Composition by the Doors

from the album Absolutely Live
- Published: 1970
- Released: 1970 (live version); 2003 (studio version);
- Genre: Psychedelic rock; art rock; proto-prog; spoken word; avant-garde;
- Length: 14:28 (live version); 17:01 (studio version);
- Label: Elektra
- Composer: The Doors
- Lyricist: Jim Morrison
- Producer: Paul A. Rothchild

= Celebration of the Lizard =

"Celebration of the Lizard" is a performance piece by American rock band the Doors, featuring lyrics written by lead singer Jim Morrison and music by the Doors. Composed as a series of poems, the piece includes both spoken verse and sung lyrics, musical sections, interpretive dance, audience reaction (triggered by performing the piece after telling the audience that they were going to perform "Light My Fire" instead), and passages of allegorical storytelling, though the Doors often performed abridged renditions which omitted some or even most of these elements.

"Celebration of the Lizard" was performed in its entirety at several Doors concerts, with a complete live performance of the piece appearing on the band's 1970 live album Absolutely Live and on the 1991 live compilation album In Concert. A complete studio-recorded version appeared on the compilation album Legacy: The Absolute Best in 2003, and as a bonus track on Rhino's 40th Anniversary edition of Waiting for the Sun (2007).

==Background==

That piece "Celebration of the Lizard" was kind of an invitation to the dark forces.
— —Lead singer Jim Morrison

According to Morrison, "Celebration of the Lizard" was "pieced together on different occasions out of already existing elements rather than having any generative core from which it grew." The first performances of the full work were during late 1967 Doors concerts. Morrison wanted the entire piece to be recorded and released as one full side of the band's third studio album, Waiting for the Sun, in 1968. However, record producer Paul A. Rothchild and the members of the band thought that the extended poetic sections and overall length of the piece made a complete recording impossible. The band did attempt to record the full piece but abandoned the idea, as they were dissatisfied with the results.

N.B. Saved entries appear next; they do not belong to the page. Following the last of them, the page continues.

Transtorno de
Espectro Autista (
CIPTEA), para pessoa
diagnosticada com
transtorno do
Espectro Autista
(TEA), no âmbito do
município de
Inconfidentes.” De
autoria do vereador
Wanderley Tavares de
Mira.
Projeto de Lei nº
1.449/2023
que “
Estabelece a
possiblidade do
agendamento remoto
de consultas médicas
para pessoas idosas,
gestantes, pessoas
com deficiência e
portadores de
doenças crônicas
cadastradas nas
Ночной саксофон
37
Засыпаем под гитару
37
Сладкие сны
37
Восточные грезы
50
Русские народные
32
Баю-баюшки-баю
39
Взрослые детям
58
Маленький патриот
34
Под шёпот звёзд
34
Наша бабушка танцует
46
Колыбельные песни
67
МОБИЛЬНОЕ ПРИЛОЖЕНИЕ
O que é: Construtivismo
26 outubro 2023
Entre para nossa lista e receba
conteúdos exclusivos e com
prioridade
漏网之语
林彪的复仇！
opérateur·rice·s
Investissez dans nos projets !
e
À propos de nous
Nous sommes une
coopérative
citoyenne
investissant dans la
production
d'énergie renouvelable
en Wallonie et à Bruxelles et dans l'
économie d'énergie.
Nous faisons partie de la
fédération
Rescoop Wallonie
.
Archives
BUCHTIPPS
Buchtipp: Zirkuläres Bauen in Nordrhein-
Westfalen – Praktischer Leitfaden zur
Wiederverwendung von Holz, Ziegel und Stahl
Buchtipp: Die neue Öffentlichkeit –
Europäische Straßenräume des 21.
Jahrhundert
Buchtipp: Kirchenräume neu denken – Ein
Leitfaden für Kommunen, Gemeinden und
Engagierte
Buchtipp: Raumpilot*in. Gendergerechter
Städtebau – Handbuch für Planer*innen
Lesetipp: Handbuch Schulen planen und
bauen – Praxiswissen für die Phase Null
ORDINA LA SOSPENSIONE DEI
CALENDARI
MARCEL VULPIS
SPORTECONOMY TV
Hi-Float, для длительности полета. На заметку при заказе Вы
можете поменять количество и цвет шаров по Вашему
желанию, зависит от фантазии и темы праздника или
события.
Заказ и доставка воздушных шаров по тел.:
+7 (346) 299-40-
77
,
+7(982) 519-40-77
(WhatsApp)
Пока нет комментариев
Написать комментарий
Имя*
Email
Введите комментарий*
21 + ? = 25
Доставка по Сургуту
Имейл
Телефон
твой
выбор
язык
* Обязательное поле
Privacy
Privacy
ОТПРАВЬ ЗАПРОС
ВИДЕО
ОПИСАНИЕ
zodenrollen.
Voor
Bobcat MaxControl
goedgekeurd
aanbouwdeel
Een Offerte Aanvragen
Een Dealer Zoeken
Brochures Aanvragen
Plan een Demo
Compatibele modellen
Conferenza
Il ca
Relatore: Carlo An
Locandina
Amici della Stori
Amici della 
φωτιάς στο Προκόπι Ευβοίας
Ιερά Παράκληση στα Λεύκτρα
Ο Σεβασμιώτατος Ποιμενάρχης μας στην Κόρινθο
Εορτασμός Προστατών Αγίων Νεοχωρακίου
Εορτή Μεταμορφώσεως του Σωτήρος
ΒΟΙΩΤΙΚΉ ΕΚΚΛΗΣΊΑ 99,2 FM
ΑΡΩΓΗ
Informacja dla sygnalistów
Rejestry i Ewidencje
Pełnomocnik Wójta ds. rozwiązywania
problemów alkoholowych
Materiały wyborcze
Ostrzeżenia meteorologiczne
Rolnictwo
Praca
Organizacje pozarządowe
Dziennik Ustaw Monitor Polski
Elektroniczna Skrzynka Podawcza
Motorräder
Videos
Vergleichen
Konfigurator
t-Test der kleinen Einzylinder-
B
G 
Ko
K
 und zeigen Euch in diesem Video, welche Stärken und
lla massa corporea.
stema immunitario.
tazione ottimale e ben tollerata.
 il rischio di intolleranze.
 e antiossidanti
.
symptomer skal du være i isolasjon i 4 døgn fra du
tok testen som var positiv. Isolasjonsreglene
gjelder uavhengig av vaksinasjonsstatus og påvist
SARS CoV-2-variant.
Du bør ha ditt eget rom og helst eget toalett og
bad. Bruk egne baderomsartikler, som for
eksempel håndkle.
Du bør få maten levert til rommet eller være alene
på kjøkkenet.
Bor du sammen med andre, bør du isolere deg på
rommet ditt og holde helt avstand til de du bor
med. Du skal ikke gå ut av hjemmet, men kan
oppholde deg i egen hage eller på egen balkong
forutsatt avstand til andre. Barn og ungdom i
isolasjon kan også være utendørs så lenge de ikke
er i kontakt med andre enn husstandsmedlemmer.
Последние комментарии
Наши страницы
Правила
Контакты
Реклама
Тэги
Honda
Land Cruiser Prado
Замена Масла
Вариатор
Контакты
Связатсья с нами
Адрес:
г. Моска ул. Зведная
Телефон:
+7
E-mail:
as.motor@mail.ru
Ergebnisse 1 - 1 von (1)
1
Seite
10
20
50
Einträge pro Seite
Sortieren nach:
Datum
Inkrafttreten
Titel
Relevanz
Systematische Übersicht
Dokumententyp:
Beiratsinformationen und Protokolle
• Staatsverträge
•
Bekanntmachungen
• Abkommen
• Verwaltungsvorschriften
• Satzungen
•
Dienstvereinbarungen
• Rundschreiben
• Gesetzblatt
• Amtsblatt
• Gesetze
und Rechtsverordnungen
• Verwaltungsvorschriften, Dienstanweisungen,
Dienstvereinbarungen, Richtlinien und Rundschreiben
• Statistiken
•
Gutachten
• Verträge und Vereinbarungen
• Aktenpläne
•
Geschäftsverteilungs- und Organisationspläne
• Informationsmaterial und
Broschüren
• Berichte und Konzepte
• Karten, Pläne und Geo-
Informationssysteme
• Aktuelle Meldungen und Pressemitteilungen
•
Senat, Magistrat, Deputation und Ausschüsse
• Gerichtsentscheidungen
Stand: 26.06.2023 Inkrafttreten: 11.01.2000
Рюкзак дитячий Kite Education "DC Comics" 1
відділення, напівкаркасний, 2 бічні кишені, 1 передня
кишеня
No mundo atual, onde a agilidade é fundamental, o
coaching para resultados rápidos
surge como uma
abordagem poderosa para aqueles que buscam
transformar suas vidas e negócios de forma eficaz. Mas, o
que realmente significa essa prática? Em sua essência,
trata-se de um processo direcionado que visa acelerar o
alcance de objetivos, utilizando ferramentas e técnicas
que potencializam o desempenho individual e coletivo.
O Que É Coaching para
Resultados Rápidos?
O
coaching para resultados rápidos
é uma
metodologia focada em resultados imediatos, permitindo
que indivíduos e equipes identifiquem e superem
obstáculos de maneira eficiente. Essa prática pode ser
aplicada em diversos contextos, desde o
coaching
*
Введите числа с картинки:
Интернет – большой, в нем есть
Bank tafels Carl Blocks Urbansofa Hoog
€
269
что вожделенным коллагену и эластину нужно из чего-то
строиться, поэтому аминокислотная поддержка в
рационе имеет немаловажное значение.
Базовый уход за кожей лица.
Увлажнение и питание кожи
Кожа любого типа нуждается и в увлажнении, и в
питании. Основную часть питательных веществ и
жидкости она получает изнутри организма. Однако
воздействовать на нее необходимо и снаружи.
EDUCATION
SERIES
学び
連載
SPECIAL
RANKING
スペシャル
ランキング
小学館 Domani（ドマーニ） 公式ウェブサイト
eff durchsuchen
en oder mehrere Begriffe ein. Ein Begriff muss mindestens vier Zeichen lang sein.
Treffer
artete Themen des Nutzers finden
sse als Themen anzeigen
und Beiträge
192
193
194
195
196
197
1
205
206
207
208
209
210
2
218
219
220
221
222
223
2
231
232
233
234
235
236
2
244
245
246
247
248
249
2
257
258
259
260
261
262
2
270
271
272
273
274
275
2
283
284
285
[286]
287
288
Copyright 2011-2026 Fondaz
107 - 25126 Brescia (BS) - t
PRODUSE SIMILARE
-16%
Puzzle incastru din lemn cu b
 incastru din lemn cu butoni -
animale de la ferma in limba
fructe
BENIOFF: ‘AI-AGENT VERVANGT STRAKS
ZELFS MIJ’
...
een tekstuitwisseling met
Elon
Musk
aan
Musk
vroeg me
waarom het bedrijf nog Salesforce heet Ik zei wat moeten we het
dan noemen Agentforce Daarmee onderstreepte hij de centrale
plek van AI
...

The musical passage "Not to Touch the Earth" was recorded separately and released on the Waiting for the Sun album, while the lyrics for the rest of the piece were published inside the gatefold jacket of the original vinyl LP, with the footnote, "Lyrics to a theatre composition by The Doors." In a 1970 interview with Salli Stevenson, Morrison reported that he was pleased with the live version of "Celebration of the Lizard" that appeared on the band's 1970 live album Absolutely Live, although he noted, "I think it's not a great version of that piece, but I'm glad we went ahead and put it out, because I doubt if we would have ever done it on a record otherwise." In the band's later concerts, only the "Wake Up!" section was ever performed.

==Sections==
According to author Richie Weidman, "Celebration of the Lizard" is divided into seven sections:
1. "Lions in the Street"
2. "Wake Up!"
3. "A Little Game”
4. "The Hill Dwellers"
5. "Not to Touch the Earth"
6. "Names of the Kingdom"
7. "The Palace of Exile"

==Legacy==
Writing in The Village Voice, Simon Reynolds describes "Celebration of the Lizard" as a "gloriously portentous and pretentious song-cycle". In Melody Maker, he had dubbed it a "17-minute song-cycle of mystico-Freudian tosh that still prickles my flesh as it did when I was an impressionable 16-year-old". David Cavanagh of Uncut calls it "a brutal phantasmagoria", whereas Mitchell Cohen of Fusion describes it as "a bizarre mixture of Marat/Sade theatricality, erotic rock and neo-beat poetics." Noting that the "full libretto" of the piece was printed in the Waiting for the Sun liner notes, New Musical Express writer Max Bell calls it "a diffuse narrative poem based on the beliefs of The Shaman and some of the obliquer fertility rites prevalent in the East." Commenting on live versions, writer Mick Farren recalls how "the long song cycle that takes up a whole side on the Absolutely Live album became a vehicle of increasingly over-the-edge excesses." One section of the piece, in which Morrison ominously sings "Forget your name, go insane", was sampled by rave producer Acen on his darkside single "Close Your Eyes" (1992), in a manner compared to a "helium nursery voice".